B&H Photo spokesperson Jeff Gerstel released a statement today in response to the lawsuit filed by New York Attorney General Letitia James last week alleging the New York City retailer knowingly failed to pay sales tax on millions in receipts from manufacturers tied to instant rebates.

Text of the statement follows:

The Attorney General is trying to create a new tax on discounts to make New Yorkers pay more. The Attorney General wants consumers to pay sale tax for what they actually pay plus an additional tax on discounts they receive. This makes no sense and there is no law that requires consumers to pay this tax on discounts.

These claims are without merit; the entire consumer electronics retail industry takes the identical approach that we do.

B&H has done nothing wrong and it is outrageous that the Attorney General is attacking a New York company that employs thousands of New Yorkers while leaving the national online and retail behemoths unchallenged. The Attorney General wants to charge New Yorkers a tax on money they never spent. It's wrong and we won't be bullied. We will fight these allegations aggressively.

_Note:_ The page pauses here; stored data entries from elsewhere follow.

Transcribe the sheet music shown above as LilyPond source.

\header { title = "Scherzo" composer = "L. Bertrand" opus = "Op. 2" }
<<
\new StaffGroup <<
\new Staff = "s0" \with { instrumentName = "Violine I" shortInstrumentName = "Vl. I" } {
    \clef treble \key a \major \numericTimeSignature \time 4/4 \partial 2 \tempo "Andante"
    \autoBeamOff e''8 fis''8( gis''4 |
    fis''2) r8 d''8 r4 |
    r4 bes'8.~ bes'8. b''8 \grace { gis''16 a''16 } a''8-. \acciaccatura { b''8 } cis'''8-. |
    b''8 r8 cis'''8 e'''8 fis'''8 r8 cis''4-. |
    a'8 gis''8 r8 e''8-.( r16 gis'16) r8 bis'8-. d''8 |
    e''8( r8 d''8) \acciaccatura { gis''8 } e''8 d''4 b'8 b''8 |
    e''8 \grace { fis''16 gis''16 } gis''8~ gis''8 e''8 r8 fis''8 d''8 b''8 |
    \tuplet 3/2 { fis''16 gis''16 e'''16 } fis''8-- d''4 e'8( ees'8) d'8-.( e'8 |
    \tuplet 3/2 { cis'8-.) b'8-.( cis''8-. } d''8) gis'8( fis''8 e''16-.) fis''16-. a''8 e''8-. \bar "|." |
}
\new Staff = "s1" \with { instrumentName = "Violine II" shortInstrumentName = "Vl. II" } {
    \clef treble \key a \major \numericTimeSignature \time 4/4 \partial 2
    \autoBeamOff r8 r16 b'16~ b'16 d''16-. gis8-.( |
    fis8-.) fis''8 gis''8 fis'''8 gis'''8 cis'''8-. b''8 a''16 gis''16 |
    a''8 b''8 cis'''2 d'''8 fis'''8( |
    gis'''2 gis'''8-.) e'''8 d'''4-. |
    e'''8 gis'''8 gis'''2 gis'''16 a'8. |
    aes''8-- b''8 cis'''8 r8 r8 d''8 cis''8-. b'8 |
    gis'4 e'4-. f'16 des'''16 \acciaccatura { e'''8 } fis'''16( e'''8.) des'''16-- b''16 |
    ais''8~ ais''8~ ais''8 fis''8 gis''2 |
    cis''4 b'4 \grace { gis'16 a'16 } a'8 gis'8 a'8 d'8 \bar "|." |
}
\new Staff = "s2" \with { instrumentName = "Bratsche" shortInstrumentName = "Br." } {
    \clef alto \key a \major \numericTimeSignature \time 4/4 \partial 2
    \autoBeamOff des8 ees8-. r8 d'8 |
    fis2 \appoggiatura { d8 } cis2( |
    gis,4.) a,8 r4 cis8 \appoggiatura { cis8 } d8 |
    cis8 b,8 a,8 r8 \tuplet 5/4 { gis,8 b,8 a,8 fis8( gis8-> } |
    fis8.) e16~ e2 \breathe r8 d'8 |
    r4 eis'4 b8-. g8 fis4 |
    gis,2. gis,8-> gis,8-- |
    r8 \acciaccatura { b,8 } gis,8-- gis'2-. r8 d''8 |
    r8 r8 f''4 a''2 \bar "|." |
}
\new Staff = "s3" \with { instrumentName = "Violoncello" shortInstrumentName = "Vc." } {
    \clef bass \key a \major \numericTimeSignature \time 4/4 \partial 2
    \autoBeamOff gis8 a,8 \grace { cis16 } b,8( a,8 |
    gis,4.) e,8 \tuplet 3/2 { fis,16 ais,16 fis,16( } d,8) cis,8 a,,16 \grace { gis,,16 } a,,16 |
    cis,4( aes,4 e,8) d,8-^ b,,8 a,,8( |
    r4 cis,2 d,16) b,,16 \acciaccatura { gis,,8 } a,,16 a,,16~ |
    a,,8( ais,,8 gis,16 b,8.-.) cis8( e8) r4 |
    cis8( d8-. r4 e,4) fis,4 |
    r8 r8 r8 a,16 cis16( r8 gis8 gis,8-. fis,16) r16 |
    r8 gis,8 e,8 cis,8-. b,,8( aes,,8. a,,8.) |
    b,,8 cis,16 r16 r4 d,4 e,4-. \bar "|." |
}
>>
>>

B&H is not a big box store or a faceless chain; we are a New York institution, having operated here for nearly 50 years with a stellar reputation. The New York State Department of Taxation and Finance has done countless audits and never once -- not a single time -- mentioned any issue with this widespread retail industry practice.

The Attorney General's investigation and subsequent lawsuit arose from a qui tam lawsuit filed under seal by a whistleblower. The press release announcing the law suit claimed:

Today's lawsuit, filed in New York State Supreme Court, concerns B&H's failure to pay taxes on "instant rebates," which are point-of-sale discounts the company offers its customers, for which it receives reimbursement from manufacturers. While these arrangements are subject to New York State sales tax, B&H never paid that tax, despite its repeated and explicit acknowledgements -- internally, to outside vendors and externally, to a competitor -- that under New York tax law, it owed sales tax on these reimbursements. The lawsuit alleges B&H violated the state's Tax Law and the New York False Claims Act. Attorney General James is seeking treble damages, penalties and interest to redress these violations.

The case is being handled by Assistant Attorney General Laura Jereski of the Taxpayer Protection Bureau with the support of senior legal support analyst Bianca LaVeglia.